Eloin nodded immediately. "We start simple. Stakes, rope- no, vines. if we've got it. Even bark slabs. It's not to stop something big, just slow it down. Give warning. It can be used in conjunction with the wall I'm making right now."
"And maybe keep our own youngings from wandering too far," Goss added, then coughed. "Assuming we get more people."
A small silence followed that, not from discomfort, but thought.
Naera looked up. "We should mark the grave, too. The shrine will help, but I want something visible. A ring of stones, maybe, or carvings leading to it."
Raif tilted his head. "Way finding markers?"
"Exactly," she said. "Make it part of the camp's shape. Not something we forget. It will help keep everything together."
"We could extend that," Lira said, surprising them. "If we ever send people out, scouting, hunting, they'll need a way back. Simple signs. Stacked stones, or bent saplings. Considering the jungle 'moves' we might need a larger mark for others to find."

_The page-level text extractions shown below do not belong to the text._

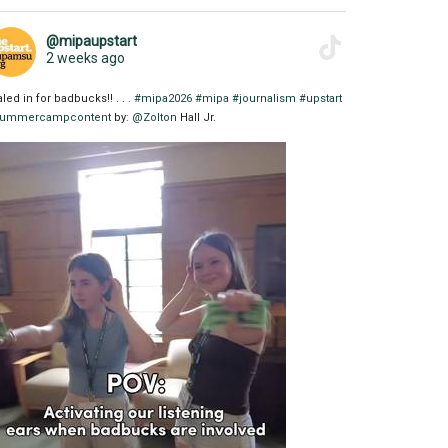
@mipaupstart
2 weeks ago
aled in for badbucks!! . . .
#mipa2026
#mipa
#journalism
#upstart
ummercampcontent
by:
@Zolton
Hall Jr.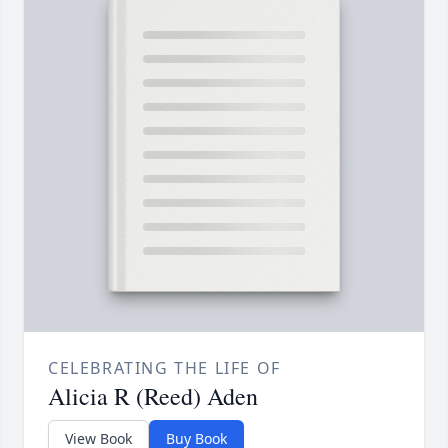
CELEBRATING THE LIFE OF
Alicia R (Reed) Aden
View Book
Buy Book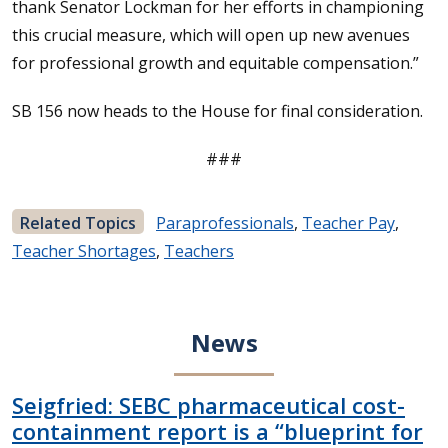
thank Senator Lockman for her efforts in championing
this crucial measure, which will open up new avenues
for professional growth and equitable compensation.”
SB 156 now heads to the House for final consideration.
###
Related Topics
Paraprofessionals
,
Teacher Pay
,
Teacher Shortages
,
Teachers
News
Seigfried: SEBC pharmaceutical cost-
containment report is a “blueprint for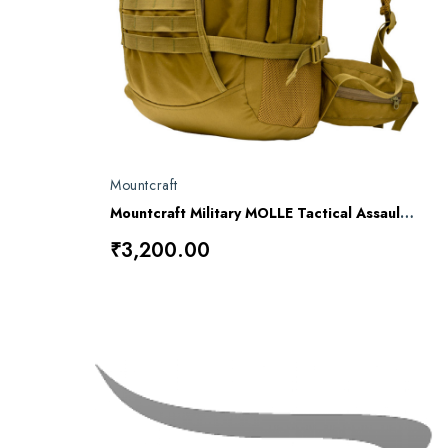
Mountcraft
Mountcraft Military MOLLE Tactical Assault Backpack – 40L
₹3,200.00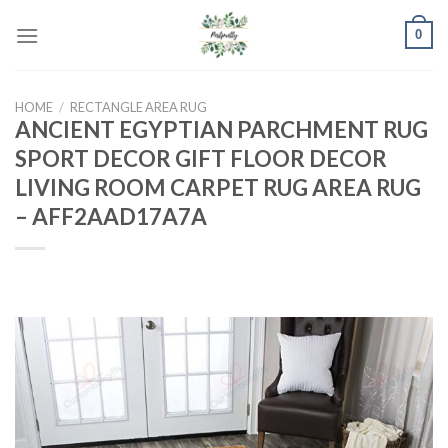
Skip
0
to
content
HOME
/
RECTANGLE AREA RUG
ANCIENT EGYPTIAN PARCHMENT RUG
SPORT DECOR GIFT FLOOR DECOR
LIVING ROOM CARPET RUG AREA RUG
– AFF2AAD17A7A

Eloin rubbed his chin. "Like a breadcrumb trail. Permanent enough to follow, temporary enough to hide. It will be hard to balance that since this place isn't the most forgiving."
Raif nodded slowly. "That could tie into the map. Let us claim space without walls. Our territory is fifty metres. Large but also small. If we will it up with enough marking, we could easily trace back our steps."
"And if we ever find others?" Goss asked. "Do we call them in? Or stay quiet?"
"We don't even know if anyone else is out there," Eloin said. "But if we do…"
"We decide together," Raif said. "Like now."
More suggestions came. Naera mentioned a quiet space for rest — not just for sleep, but for grieving. Goss asked about firewood storage. Lira noted their lack of proper waste disposal. Eloin suggested drying roots for cordage. No idea was dismissed. They layered one over another like bark and resin; awkward, imperfect, but fitting.
Their voices rose and fell with new rhythm. Not frantic. Focused.
Raif didn't need to steer it. He just listened. Watched.
And then, the orb pulsed.
[Loyalty Milestone Reached: Eloin]
[+10 KE]
[Loyalty Milestone Reached: Goss]
[+10 KE]
[Loyalty Milestone Reached: Lira]
[+10 KE]
[Total KE: 130 / 200]
The group didn't flinch. They all saw the shimmer in the air, the quiet flick of light. But no one stopped speaking.
Because something had shifted. Trust, maybe. Or belief.
They weren't building to survive anymore. They were building for each other.
Raif stood, letting the voices fade around him. The last of the suggestions had settled like embers, glowing quietly, not yet acted upon but warm with intent.
He looked at them — truly looked. These weren't just names or roles anymore. They had shifted. Each had spoken today not just to solve a problem, but to contribute something of themselves. Eloin's precision. Goss's wit. Naera's sense of memory. Lira's edge of doubt, softening at last into trust.
He stepped toward the orb.
"Do it," Goss murmured. "Might as well see what this door opens."
"We're ready," Naera said. Just that.
Lira nods in acknowledgment.
Raif placed his hand on the orb.
It pulsed immediately. Not just with light, but with pressure — a sensation that prickled under his skin, like the moment before a storm breaks. It responded as if it already knew what he would choose. As if it had always known.
Above the surface, text formed:
[Summoning Available – Cost: 100 KE]
No preview. No details. Just the offer.
The orb glowed steady now. Expectant.
Raif turned back to the group. No one spoke, but no one turned away.
They had agreed without saying it: they would step into the unknown, together.
And whatever came next, they would face it as one.